Il Bonus Mobili e Elettrodomestici 2026 prevede una detrazione IRPEF del 50% sulle spese sostenute per l’acquisto di mobili e grandi elettrodomestici destinati ad arredare un immobile oggetto di lavori di recupero edilizio. Il tetto massimo di spesa su cui calcolare la detrazione è 5.000 euro per unità immobiliare. La detrazione viene ripartita in 10 quote annuali di pari importo e si applica alle spese sostenute fino al 31 dicembre 2026.
Prima i lavori di ristrutturazione poi il bonus
La prima regola fondamentale per beneficiare del bonus è che l’acquisto dei mobili deve essere collegato a un intervento di ristrutturazione edilizia che dà diritto alla detrazione per lavori. Non è sufficiente acquistare l’arredo: è necessario che i lavori siano iniziati prima dell’acquisto degli arredi stessi. In pratica, i lavori devono essere stati avviati a partire dal 1° gennaio 2025 per poter utilizzare il Bonus Mobili nel 2026.

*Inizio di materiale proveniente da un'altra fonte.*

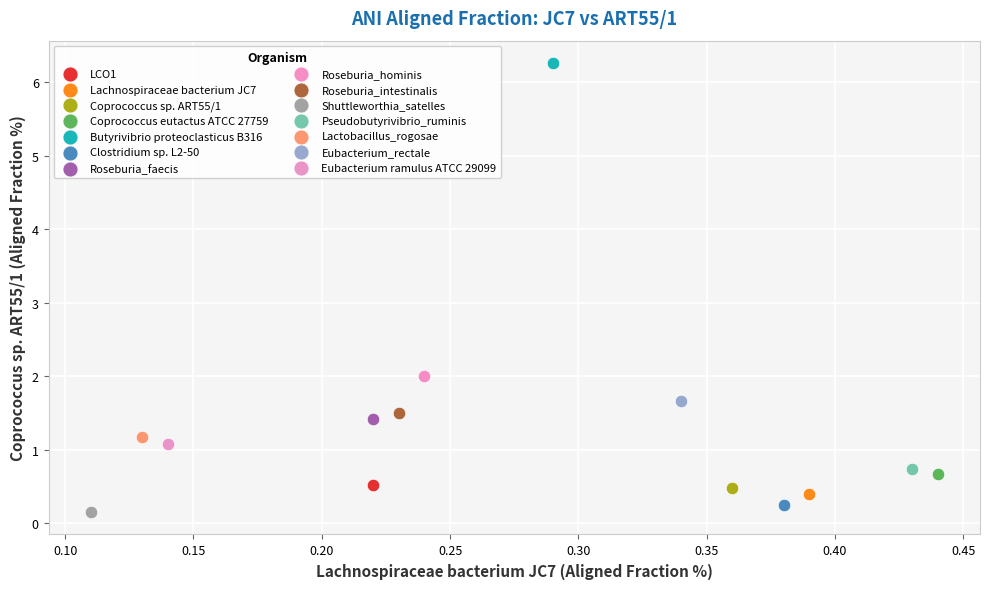

What are all the series names shown in the legend?

LCO1, Lachnospiraceae bacterium JC7, Coprococcus sp. ART55/1, Coprococcus eutactus ATCC 27759, Butyrivibrio proteoclasticus B316, Clostridium sp. L2-50, Roseburia_faecis, Roseburia_hominis, Roseburia_intestinalis, Shuttleworthia_satelles, Pseudobutyrivibrio_ruminis, Lactobacillus_rogosae, Eubacterium_rectale, Eubacterium ramulus ATCC 29099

Le spese ammesse includono mobili nuovi di fabbrica e grandi elettrodomestici dotati di etichetta energetica conforme ai requisiti minimi. In particolare gli elettrodomestici devono appartenere a classi energetiche non inferiori a determinati livelli indicati dalla normativa (ad esempio classe A per i forni, classe E per lavatrici e lavastoviglie, classe F per frigoriferi e congelatori).
Dal punto di vista operativo, per ottenere la detrazione è obbligatorio effettuare i pagamenti tracciabili (bonifico bancario/SEPA o carta di debito/credito), e conservare tutta la documentazione fiscale (fatture dei mobili e dei lavori, ricevute di pagamento e comunicazioni relative ai lavori di ristrutturazione). La detrazione va indicata nella dichiarazione dei redditi, sul modello 730 o nel Modello Redditi Persone Fisiche, ripartita nelle 10 annualità previste.
L’agevolazione è applicabile anche quando i mobili acquistati non sono destinati allo stesso locale oggetto dei lavori di ristrutturazione: ad esempio, lavori in soggiorno possono liberare il bonus per mobili della cucina o della camera da letto, purché tutti i requisiti siano rispettati.